After about 15 minutes, sensei called it to an end, and everyone laughed heartily. We all did one last kirikaishi, bowed out, and concluded practice.
What a fun year! My technique has improved, I have one level of rank, and half-decent technique!
Hope I can remember some of it next year!
Tonight, I had the great fortune of pairing up with a ni-dan (second degree blackbelt) for kata.
Normally, you pair up with someone about your same height and skill level, and run through the kata. A sensei will wander through, and correct your form where necessary. Only problem, though, is that you’ll frequently practice the same wrong things, over and over, before it’s caught and corrected. In addition, you only get to practice at a level equal to your opponent, and fellow beginners don’t push each other very hard.
But since my son and I get to Kendo so early to help with the pre-practice prep, today we had tons of spare time before practice. I was talking with one of the yudansha about kata, and he decided to just run me through a few. Before practice even started, we had done forms 1 through 6!

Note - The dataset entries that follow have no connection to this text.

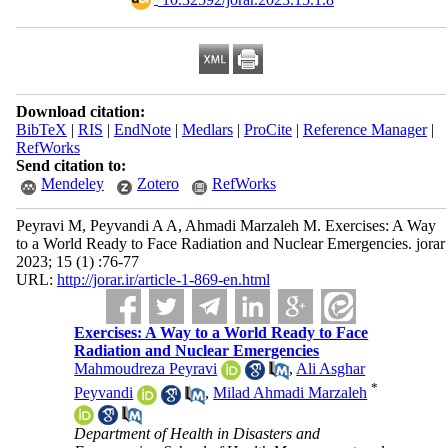
Download citation:
BibTeX
|
RIS
|
EndNote
|
Medlars
|
ProCite
|
Reference Manager
|
RefWorks
Send citation to:
Mendeley
Zotero
RefWorks
Peyravi M, Peyvandi A A, Ahmadi Marzaleh M. Exercises: A Way
to a World Ready to Face Radiation and Nuclear Emergencies. jorar
2023; 15 (1) :76-77
URL:
http://jorar.ir/article-1-869-en.html
Exercises: A Way to a World Ready to Face
Radiation and Nuclear Emergencies
Mahmoudreza Peyravi
,
Ali Asghar
*
Peyvandi
,
Milad Ahmadi Marzaleh
Department of Health in Disasters and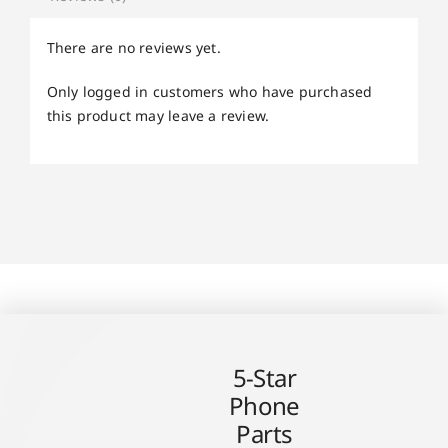
There are no reviews yet.
Only logged in customers who have purchased
this product may leave a review.
5-Star
Phone
Parts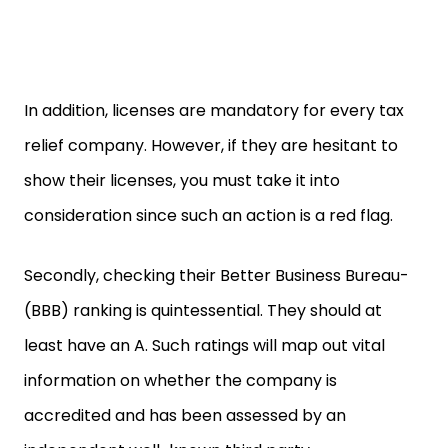
In addition, licenses are mandatory for every tax
relief company. However, if they are hesitant to
show their licenses, you must take it into
consideration since such an action is a red flag.
Secondly, checking their Better Business Bureau-
(BBB) ranking is quintessential. They should at
least have an A. Such ratings will map out vital
information on whether the company is
accredited and has been assessed by an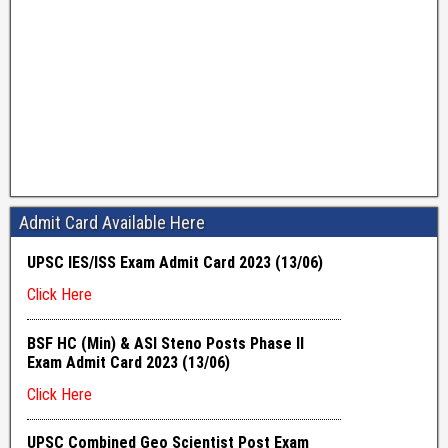
Admit Card Available Here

After class started, and we did warm-ups, he grabbed me again, and we went through 1 through 6 again, and then number 7! I was surprised, because normally, you aren’t taught a new form until the previous ones are relatively mastered. But he just kept encouraging and coaching, and fixing my form.
What a blast! I love learning new stuff. Now I just have to remember it next week!

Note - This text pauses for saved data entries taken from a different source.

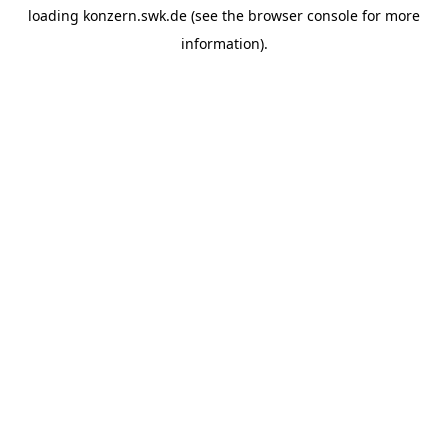
loading
konzern.swk.de
(see the
browser console
for more
information).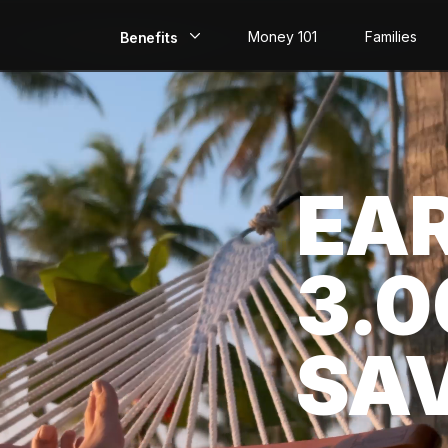
Money 101
Families
Benefits
EarlyPay
Build Credit
EA
Save
Direct Deposit
3.
Rewards
Invest
SA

Kata ran 15 minutes over, 45 minutes in all, making practice a bit short. Despite that, they ran us extra intense, and I was exhausted well before the night was through.

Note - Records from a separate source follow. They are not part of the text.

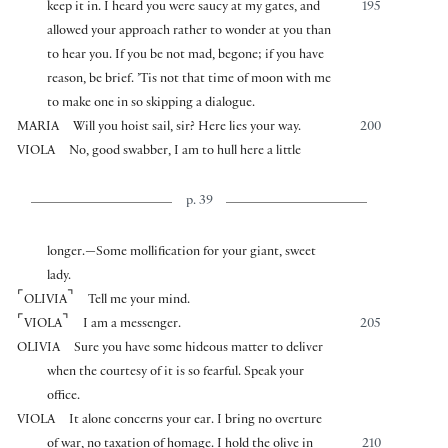
keep it in. I heard you were saucy at my gates, and
195
allowed your approach rather to wonder at you than
to hear you. If you be not mad, begone; if you have
reason, be brief. ’Tis not that time of moon with me
to make one in so skipping a dialogue.
MARIA
Will you hoist sail, sir? Here lies your way.
200
VIOLA
No, good swabber, I am to hull here a little
p. 39
longer.—Some mollification for your giant, sweet
lady.
⌜
⌝
OLIVIA
Tell me your mind.
⌜
⌝
VIOLA
I am a messenger.
205
OLIVIA
Sure you have some hideous matter to deliver
when the courtesy of it is so fearful. Speak your
office.
VIOLA
It alone concerns your ear. I bring no overture
of war, no taxation of homage. I hold the olive in
210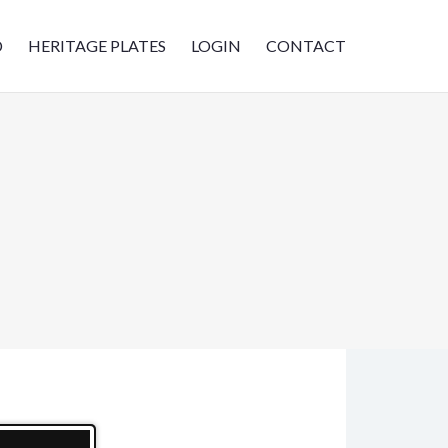
D
HERITAGE PLATES
LOGIN
CONTACT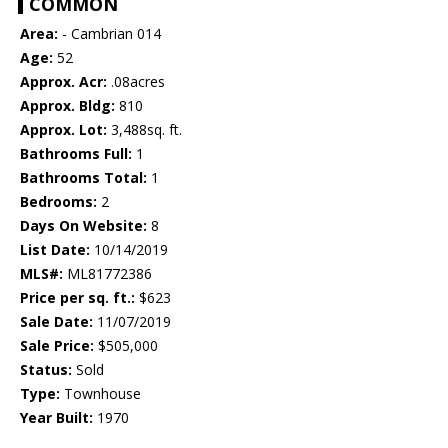
COMMON
Area:
- Cambrian 014
Age:
52
Approx. Acr:
.08acres
Approx. Bldg:
810
Approx. Lot:
3,488sq. ft.
Bathrooms Full:
1
Bathrooms Total:
1
Bedrooms:
2
Days On Website:
8
List Date:
10/14/2019
MLS#:
ML81772386
Price per sq. ft.:
$623
Sale Date:
11/07/2019
Sale Price:
$505,000
Status:
Sold
Type:
Townhouse
Year Built:
1970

Kendo was interesting tonight.
We haven’t had as many attendees these last few weeks, probably due to the holidays. Last week, barely 9 beginner-to-intermediate level people came, plus 4 or 5 instructors. That made for an intense practice, let me tell you! On the plus side, one of the women who went to this years National tournament complimented my progress, and said that she could take it up a notch when fighting me!
But tonight, we had a good number of intermediates, and only one person too new for bogu. This meant we had a much closer instructor-to-student ratio, and more hands-on instruction. I always appreciate getting tips on what to work on, and am frustrated when I get through a practice without anyone pointing out something to work on. I know I’m not doing it perfect, but need the pointers to improve my technique!
However, being a sensitive fellow, and hating the spotlight, I always get this weird feeling in the pit of my stomach, and my eyes start bugging out, whenever a sensei comes over and gives me pointers. It’s the oddest sensation. I’m happy to be getting instruction, and try to look attentive, with this horrible grinding spinning through my gut. I know they are not picking on me, or being mean, and I don’t know why I get all figgley inside.
But tonight, during warm-ups, I was doing the do strike with some kind of funky form. I’d step forward diagonal, while swinging up, then the sweeping strike downward towards an opponent’s belly, turning the shinai so that the blade would strike the imaginary opponent in front of me. My hands would wind up somewhere out in front of me, outstretched.
Sylvette noticed this, and paused the warm-ups. She came over, and demonstrated the correct form, watched me attempt this, made corrections, explained it some more and answered my questions about hand positioning and the swing. When she was satisfied, she went back to the front, and restarted practice.
And amazingly, I realized I did not feel the least bit awkard, figgley, or stressed during the instruction. Even though the entire class was paused, I did not feel the spotlight bearing down on me, and went right on into practice as if nothing were wrong.
We got right back into the groove of practice, and I tried to apply what I had just learned. I pulled some tips out of a few other sensei, and worked hard.
It was a difficult practice, intense in effort due to the low number of people present, but it was good. I like being completely sore the next day, and my technique improved.